Guns and Rose
by Paul Beckman
She appeared to be swathed in her entire wardrobe, while sitting on a folding chair in front of a modest storefront on the Lower East Side, in front of two neon signs:
Fortunes Told.
Ask About Your Future.
I was slow walking the New York streets, seeing the sites, as I approached her. She stood and parted the curtain in the doorway and asked if I’d like to know what my future’s going to bring.
“Isn’t that something you should already know?” I asked, pointing at the neons.
She said, “The gun. Don’t you want to know about the gun?”
I patted my pants pocket and walked by.
“It’s worth ten dollars to know about the gun—don’t you think?”
I turned and followed her inside. She switched off the neon lights, locked the door, and pulled a curtain closed on another doorway, exhaling the smell of boiling cabbage, as she lit watermelon-scented candles around the room.
She pointed to the chairs around a small, round, wooden table. “The seat you pick will say a lot,” she said.
“In that case, why don’t you pick out the chair for me?”
“That’s not how it’s done,” she said. “My name’s Rose. What’s yours?”

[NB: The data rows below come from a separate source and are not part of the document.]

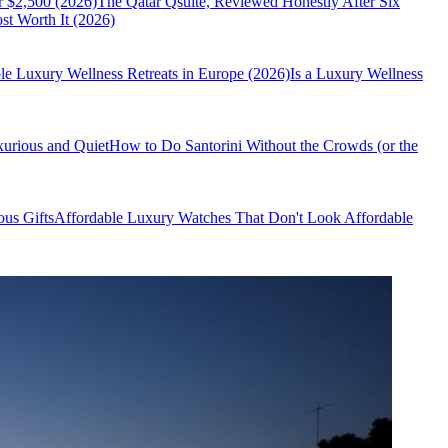
r $2,500 (2026)
The Qatar Qsuite, Reviewed Honestly After Six
t Worth It (2026)
le Luxury Wellness Retreats in Europe (2026)
Is a Luxury Wellness
xurious and Quiet
How to Do Santorini Without the Crowds (or the
us Gifts
Affordable Luxury Watches That Don't Look Affordable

“Shouldn’t you know that, also?”
“I don’t know what you’re calling yourself, but your birth name was Myron.”
“That’s the name I go by,” I lied.
“No it’s not,” she said and got up and took a cigar box from a bookshelf and said, “Put your gun in here, and I will tell you all you need to know.”

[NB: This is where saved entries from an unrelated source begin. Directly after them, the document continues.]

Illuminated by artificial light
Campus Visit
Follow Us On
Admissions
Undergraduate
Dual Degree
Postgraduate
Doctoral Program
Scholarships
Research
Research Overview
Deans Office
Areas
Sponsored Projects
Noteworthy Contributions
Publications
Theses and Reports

I took out the unloaded, rusty .22 caliber and left the bullets in my pocket.
She dimmed the lights, put both hands on the box, centered it on the table, and moved them over the box, as she hummed a song from Fiddler on the Roof.
“This is not a lucky gun. It was used to hold up several bodegas, and it wounded a policeman. This will only bring you bad luck, and you should have left it, when you saw it lying in the curb.”
Rose stood, indicating the reading was over. “I suggest you leave the gun here for me to dispose of, for you.”
I paid her the ten dollars and then lifted the top of the cigar box to get the .22. It was empty.
A large, mustachioed man entered the room, brushing the curtain away, and stood with a menacing look. He had a Bowie knife in his belt and the .22 in his hand.
“I told you this was not a lucky gun,” she said. “Now give my husband all your money and your wallet.”
I did what I was told and backed to the shadows of the entry door, while reaching behind my back. “You were right, Rose, that’s not a lucky gun. It’s unloaded, but this 9mm is lucky and loaded.”
I pointed it at her and her husband and took my money and theirs.
Then I took the cigar box for good measure.